(Job): For the data below, give again exactly the lines from the one containing "On the other" through the one containing "Copyright © 2024, Dragonmount", both ends included, and no others.

Segment Start: Extracted material

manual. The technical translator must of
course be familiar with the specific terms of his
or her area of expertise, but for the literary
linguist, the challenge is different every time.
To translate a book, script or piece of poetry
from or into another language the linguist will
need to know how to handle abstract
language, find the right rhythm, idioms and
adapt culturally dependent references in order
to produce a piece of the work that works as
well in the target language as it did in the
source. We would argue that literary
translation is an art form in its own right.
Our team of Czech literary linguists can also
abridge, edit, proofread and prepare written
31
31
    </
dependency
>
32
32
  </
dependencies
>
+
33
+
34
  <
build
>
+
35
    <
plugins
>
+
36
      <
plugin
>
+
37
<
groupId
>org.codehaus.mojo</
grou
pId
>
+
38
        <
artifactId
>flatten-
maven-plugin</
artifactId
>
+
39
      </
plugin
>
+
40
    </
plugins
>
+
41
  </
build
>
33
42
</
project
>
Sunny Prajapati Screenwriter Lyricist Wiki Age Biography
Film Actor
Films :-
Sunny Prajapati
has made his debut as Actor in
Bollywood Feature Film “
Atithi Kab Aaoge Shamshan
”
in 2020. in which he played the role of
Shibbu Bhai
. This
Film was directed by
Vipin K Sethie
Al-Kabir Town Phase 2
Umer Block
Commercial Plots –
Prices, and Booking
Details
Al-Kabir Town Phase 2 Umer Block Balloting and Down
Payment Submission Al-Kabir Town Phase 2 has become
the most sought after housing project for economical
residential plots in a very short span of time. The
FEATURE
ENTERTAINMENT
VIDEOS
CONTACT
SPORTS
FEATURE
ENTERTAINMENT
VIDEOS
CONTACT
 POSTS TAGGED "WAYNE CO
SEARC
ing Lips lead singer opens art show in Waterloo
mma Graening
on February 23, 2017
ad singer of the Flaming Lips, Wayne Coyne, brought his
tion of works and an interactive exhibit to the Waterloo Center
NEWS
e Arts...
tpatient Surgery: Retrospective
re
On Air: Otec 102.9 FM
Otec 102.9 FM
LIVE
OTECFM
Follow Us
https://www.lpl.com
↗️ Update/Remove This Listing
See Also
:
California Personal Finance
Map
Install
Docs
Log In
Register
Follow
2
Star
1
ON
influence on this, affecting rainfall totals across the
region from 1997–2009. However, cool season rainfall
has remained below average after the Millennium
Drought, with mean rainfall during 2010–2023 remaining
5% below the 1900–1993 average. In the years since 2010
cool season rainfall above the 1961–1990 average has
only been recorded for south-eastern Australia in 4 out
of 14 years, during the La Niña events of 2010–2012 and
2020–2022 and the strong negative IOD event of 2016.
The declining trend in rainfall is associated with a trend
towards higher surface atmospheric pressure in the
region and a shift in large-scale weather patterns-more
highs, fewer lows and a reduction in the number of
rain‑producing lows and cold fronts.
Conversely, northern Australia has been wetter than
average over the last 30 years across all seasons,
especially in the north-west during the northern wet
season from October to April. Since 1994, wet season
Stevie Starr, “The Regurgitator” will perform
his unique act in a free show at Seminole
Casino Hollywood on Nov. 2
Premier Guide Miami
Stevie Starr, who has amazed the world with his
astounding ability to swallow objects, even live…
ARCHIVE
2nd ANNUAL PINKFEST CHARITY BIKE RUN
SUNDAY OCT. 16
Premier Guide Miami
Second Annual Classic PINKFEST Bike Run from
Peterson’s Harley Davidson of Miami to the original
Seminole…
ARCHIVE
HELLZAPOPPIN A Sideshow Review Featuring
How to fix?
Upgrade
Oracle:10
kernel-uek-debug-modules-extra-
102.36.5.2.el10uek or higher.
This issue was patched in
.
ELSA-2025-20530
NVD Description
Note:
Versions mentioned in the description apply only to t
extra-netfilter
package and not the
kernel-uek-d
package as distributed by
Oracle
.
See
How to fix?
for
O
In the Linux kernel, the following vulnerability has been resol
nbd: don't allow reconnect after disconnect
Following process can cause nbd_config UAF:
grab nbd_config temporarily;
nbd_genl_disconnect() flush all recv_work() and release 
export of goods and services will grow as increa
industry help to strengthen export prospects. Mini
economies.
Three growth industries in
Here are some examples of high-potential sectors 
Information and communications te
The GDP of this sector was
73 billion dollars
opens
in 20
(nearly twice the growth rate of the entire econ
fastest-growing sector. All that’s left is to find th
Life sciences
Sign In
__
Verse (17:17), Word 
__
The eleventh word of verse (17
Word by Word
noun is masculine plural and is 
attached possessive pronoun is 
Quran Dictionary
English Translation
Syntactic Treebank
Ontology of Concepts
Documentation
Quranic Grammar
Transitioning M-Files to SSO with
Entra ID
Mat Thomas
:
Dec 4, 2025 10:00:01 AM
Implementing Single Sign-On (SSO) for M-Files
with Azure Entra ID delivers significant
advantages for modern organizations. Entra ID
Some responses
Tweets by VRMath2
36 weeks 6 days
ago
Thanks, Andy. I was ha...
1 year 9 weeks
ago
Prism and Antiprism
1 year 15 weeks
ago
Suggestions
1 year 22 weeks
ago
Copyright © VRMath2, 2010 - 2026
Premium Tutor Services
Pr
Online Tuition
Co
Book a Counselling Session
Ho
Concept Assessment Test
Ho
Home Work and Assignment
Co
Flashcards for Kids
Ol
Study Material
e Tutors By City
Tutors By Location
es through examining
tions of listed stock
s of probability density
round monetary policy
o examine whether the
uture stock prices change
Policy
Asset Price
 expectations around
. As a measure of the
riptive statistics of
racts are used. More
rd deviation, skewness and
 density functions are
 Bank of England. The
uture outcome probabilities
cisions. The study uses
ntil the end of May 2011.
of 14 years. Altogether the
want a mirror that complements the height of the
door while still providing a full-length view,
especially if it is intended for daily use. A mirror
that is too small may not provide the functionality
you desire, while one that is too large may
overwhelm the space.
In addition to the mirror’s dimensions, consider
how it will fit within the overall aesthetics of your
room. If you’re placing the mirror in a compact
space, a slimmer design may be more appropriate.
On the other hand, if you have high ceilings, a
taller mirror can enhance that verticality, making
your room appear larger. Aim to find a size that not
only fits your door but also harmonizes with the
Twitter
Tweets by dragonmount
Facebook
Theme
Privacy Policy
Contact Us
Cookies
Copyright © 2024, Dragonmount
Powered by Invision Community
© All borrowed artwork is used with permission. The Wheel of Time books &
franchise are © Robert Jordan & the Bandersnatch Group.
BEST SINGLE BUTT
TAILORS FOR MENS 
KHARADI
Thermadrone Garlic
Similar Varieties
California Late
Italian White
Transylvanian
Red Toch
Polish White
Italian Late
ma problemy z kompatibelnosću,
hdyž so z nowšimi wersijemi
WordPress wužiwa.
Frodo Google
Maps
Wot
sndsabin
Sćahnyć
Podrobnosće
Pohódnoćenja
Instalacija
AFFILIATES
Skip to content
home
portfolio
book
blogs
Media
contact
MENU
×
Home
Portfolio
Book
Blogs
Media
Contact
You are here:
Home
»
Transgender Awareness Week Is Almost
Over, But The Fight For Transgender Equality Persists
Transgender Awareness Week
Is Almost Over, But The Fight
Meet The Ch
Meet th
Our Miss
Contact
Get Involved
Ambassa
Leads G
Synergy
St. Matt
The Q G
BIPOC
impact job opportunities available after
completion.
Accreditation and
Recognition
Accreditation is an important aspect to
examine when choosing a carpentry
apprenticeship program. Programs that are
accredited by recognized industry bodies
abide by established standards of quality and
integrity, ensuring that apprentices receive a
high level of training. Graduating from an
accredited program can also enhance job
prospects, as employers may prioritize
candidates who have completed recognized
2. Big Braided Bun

Segment End: Extracted material

(Your response):
On the other hand, if you have high ceilings, a
taller mirror can enhance that verticality, making
your room appear larger. Aim to find a size that not
only fits your door but also harmonizes with the
Twitter
Tweets by dragonmount
Facebook
Theme
Privacy Policy
Contact Us
Cookies
Copyright © 2024, Dragonmount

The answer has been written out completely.